The D&RG used both rods and straps for tank bands. There was not rhyme or reason as to why they used one or the other. It looks like the lower bands connectors are the adjusters for the rods and the upper ones are for the bands. Could be wrong of course since I did not build it.

Just want to take this chance to say goodbye before you leave. Good luck in the future and (to quote a quote) "thanks for all the fish".


----------



## Greg Elmassian (Jan 3, 2008)

Interesting, from a person who knows nothing, it would seem that the bands would be capable of more tension than the rods, but I see the rods on the bottom, where the greatest pressure should be.

Doing a bit more research, after looking at a number of real tanks, it seemed the norm was rods or bands, but not a mix.

Greg - 5


----------



## Casey Akin (Apr 4, 2018)

*Re water tower bands*

I have replied to this message at least two other times, my login info keeps messing up. 

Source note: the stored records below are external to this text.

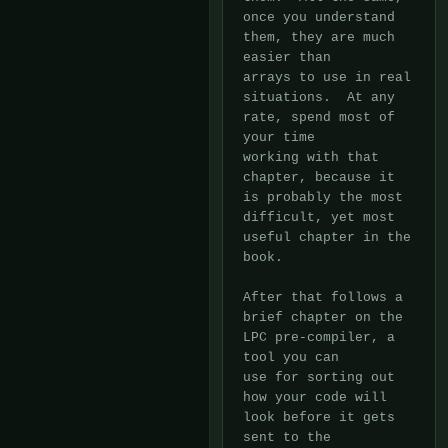
once you understand 
them, they are much 
easier than

arrays to use in real 
situations.  At any 
rate, spend most of 
your time

working with that 
chapter, because it 
is probably the most 
difficult, yet most

useful chapter in the 
book.

After that follows a 
brief chapter on the 
LPC pre-compiler, a 
tool you can

use for sorting out 
how your code will 
look before it gets 
sent to the
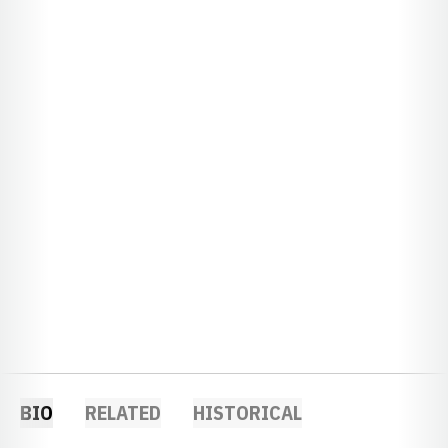
BIO
RELATED
HISTORICAL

The original bands on most all water towers were flat steel riveted together in sections. They were non adjustable and made in increasingly larger diameters to fit the taper of the tank. 

As the tanks got older, the wood would shrink, or the steel would stretch. This caused the non adjustable bands to sag and sometimes fall off. In some cases, the towers were rebuilt using all adjustable bands, usually of the same type (flat or round). In other instances when the tank was still usable, adjustable bands were added to help support the existing bands. Sometimes this was done more than once, and in the case of the Cumbres tower, there were 4 different band styles before it was finally replaced. 

Our tower represents the final few years before the D&RGW replaced it with a water column. There are 8 non adjustable bands from the bottom to the middle. Most of which are between the six round adjustable bands at the bottom. Just above the mid line is a single small flat adjustable band, with four large adjustable bands at the top.


----------



## choochoowilly (Oct 31, 2016)

*scratch built water tank*

Didn't follow and particular plans just ideas for a lot of pictures and how it looked next to rolling stock.







Built the tank out of PVC lumber for the support legs, 6" PVC pipe for the tank, made the spout from stretched CVPC pipe, bands for copper wire, support cables are coat hanger with nuts glued on and top is from a old bird feeder cut down. The weather vane is from Hobby Lobby and holds it all together. Fun project, Bill


----------



## choochoowilly (Oct 31, 2016)




----------



## choochoowilly (Oct 31, 2016)




----------



## Scott (Jan 29, 2008)

Looks good


----------